Merger & Acquisition als Treiber von Group Moves
Finanzmarktexperten gehen für Deutschland von verstärkten M&A-Aktivitäten in 2011 aus. Für Personalprofis kann das erhebliche Probleme mit sich bringen, insbesondere in Verbindung mit dem aktuellen Fachkräftemangel. Relocation Services können helfen.
„Mit einem Rekordwachstum von 3,6 Prozent hat uns die Wirtschaft aus dem Konjunkturkeller katapultiert. Auch 2011 wird ein gutes Jahr.“, so Rainer Brüderle, Bundesminister für Wirtschaft und Technologie anlässlich des Beschlusses des Jahreswirtschaftsbericht 2011 am 19. Januar d.J. Die Bundesregierung erwartet im Jahresdurchschnitt 2011 einen Anstieg des realen Bruttoinlandsprodukts von 2,3 Prozent.
Aufgrund der guten Konjunktur kann man spätestens in der zweiten Jahreshälfte 2011 eine höhere Intensität von wachstumsgetriebenen M&A-Aktivitäten erwarten. In vielen Branchen herrscht zugleich aber auch noch Nachholbedarf kostengetriebener Unternehmenszusammenschlüsse, das Niveau entsprechender M&A war in Deutschland in den letzten Jahren der Konjunkturkrise ungewöhnlich niedrig. Unternehmen, die nicht so schnell auf den Konjunkturzug aufspringen konnten, werden das wirtschaftliche Heil in einem Zusammenschluss mit einem Mitbewerber sehen. Und ein quasi „natürliches“ Motiv für einen Unternehmensverkauf oder eine Fusion liegt bei mittelständischen Familienunternehmen in der Frage des Übergangs auf die nächste Generation.
Zwangsläufig verursachen solche Unternehmensentwicklungen die Versetzung nicht nur einzelner Mitarbeiter, sondern auch größerer Personengruppen bis hin zu ganzen Abteilungen.
„Zusammen mit dem aktuellen Fachkräftemangel stellt eine Fusion oder Unternehmensakquisition für jeden betroffenen Personalprofi eine echte Herausforderung dar. Schließlich gilt es, das Können und Wissen möglichst aller Mitarbeiter – und damit den eigentlichen Unternehmenswert – zu erhalten.“, weist Helmut Berg, Geschäftsführer der RSB Deutschland GmbH und Kenner solcher Szenarien, auf eine potentiell explosive Mischung aktueller Trends hin.
Bei Firmenzusammenschlüssen und damit verbundenen Standortwechseln besteht immer die Gefahr, wichtige Mitarbeiter in Schlüsselpositionen zu verlieren. Das passende Gegenmittel bietet RSB mit dem Relocation Service Konzept „Group Move“. Einige Standards in Beratung und Durchführung, die sich aufgrund der über zwanzigjährigen Erfahrung von RSB herausgebildet haben, bilden den Handlungsrahmen. Doch jedes Projekt erfordert flexible Anpassung, es gilt das in den Köpfen und Herzen der Mitarbeiter vorhandene Engagement und Know-how für den Umzug an den neuen Standort zu gewinnen.

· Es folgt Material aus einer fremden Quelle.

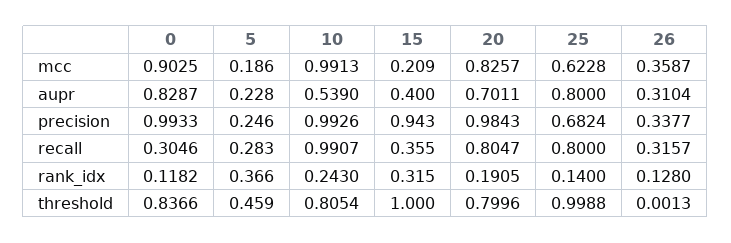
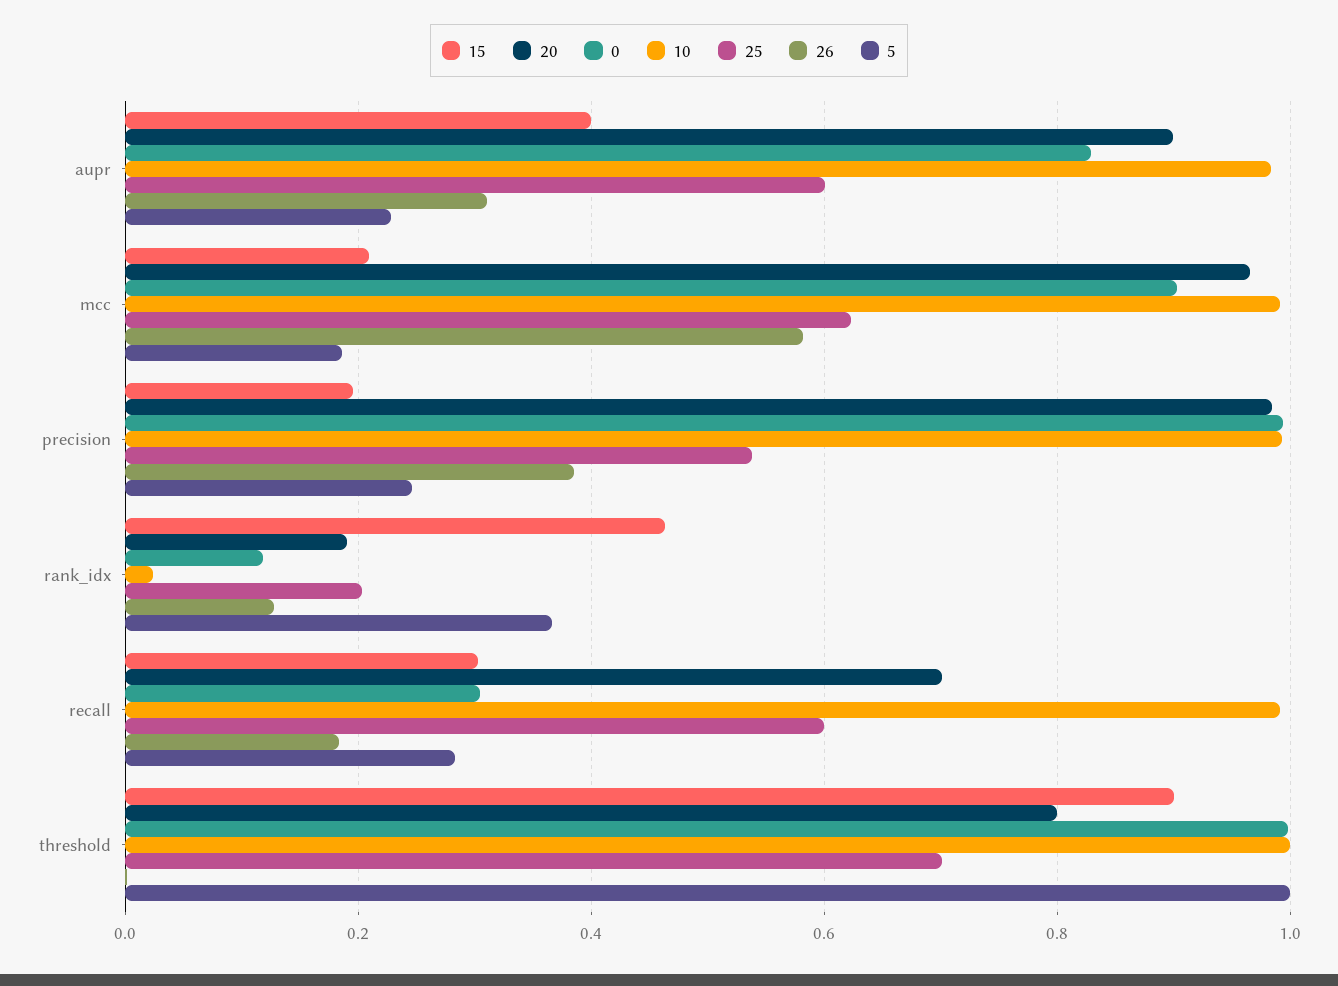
  {
    "0": {
      "mcc": 0.9025,
      "aupr": 0.8287,
      "precision": 0.9933,
      "recall": 0.3046,
      "rank_idx": 0.1182,
-     "threshold": 0.8366
+     "threshold": 1
    },
    "5": {
      "mcc": 0.186,
      "aupr": 0.228,
      "precision": 0.246,
      "recall": 0.283,
      "rank_idx": 0.366,
-     "threshold": 0.459
+     "threshold": 1
    },
    "10": {
      "mcc": 0.9913,
-     "aupr": 0.539,
+     "aupr": 0.98,
      "precision": 0.9926,
      "recall": 0.9907,
-     "rank_idx": 0.243,
+     "rank_idx": 0.02,
-     "threshold": 0.8054
+     "threshold": 1
    },
    "15": {
      "mcc": 0.209,
      "aupr": 0.4,
-     "precision": 0.943,
+     "precision": 0.2,
-     "recall": 0.355,
+     "recall": 0.3,
-     "rank_idx": 0.315,
+     "rank_idx": 0.46,
-     "threshold": 1
+     "threshold": 0.9
    },
    "20": {
-     "mcc": 0.8257,
+     "mcc": 0.96,
-     "aupr": 0.7011,
+     "aupr": 0.9,
      "precision": 0.9843,
-     "recall": 0.8047,
+     "recall": 0.7,
      "rank_idx": 0.1905,
      "threshold": 0.7996
    },
    "25": {
      "mcc": 0.6228,
-     "aupr": 0.8,
+     "aupr": 0.6,
-     "precision": 0.6824,
+     "precision": 0.54,
-     "recall": 0.8,
+     "recall": 0.6,
-     "rank_idx": 0.14,
+     "rank_idx": 0.2,
-     "threshold": 0.9988
+     "threshold": 0.7
    },
    "26": {
-     "mcc": 0.3587,
+     "mcc": 0.58,
      "aupr": 0.3104,
-     "precision": 0.3377,
+     "precision": 0.38,
-     "recall": 0.3157,
+     "recall": 0.18,
      "rank_idx": 0.128,
      "threshold": 0.0013
    }
  }

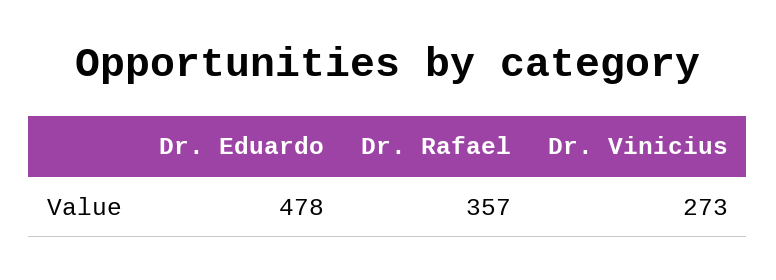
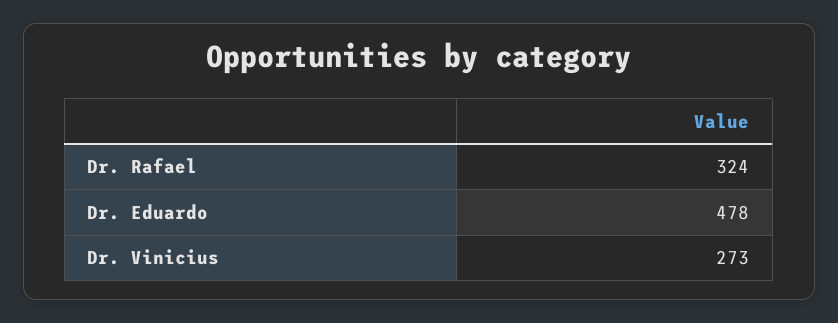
  {
    "Dr. Eduardo": 478,
-   "Dr. Rafael": 357,
+   "Dr. Rafael": 324,
    "Dr. Vinicius": 273
  }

Hauptaufgabe ist es, das zunächst emotional beherrschte und vermeintlich persönlich nachteilige Thema zu objektivieren und die Mitarbeiter zu einer rational motivierten und befriedigenden Entscheidung zu führen – ohne unsachliche Beeinflussung durch das Unternehmen. Grundlage dafür ist so viel neutrale Kommunikation und Information als möglich.
„In Deutschland sind Wohnortwechsel ein starker Stressfaktor, vor allem, wenn man nicht aus eigenem Entschluss wechseln möchte. Es braucht viel Verständnis und Fingerspitzengefühl seitens des Arbeitgebers. Und da leisten wir entsprechende Beratung und Unterstützung.“, erläutert Helmut Berg.
In den meisten Firmen sind derartige Projekte die absolute Ausnahme. Und sie müssen neben dem „normalen“ Geschäft erledigt werden . Daher hilft externe Beratung, wichtige Aspekte nicht zu übersehen. Wenn dann am Ende möglichst viel Know-how und Engagement in Form von Mitarbeitern und deren Familien für den Standortwechsel gewonnen werden kann, hat der Personalprofi sein eigentliches Ziel erreicht.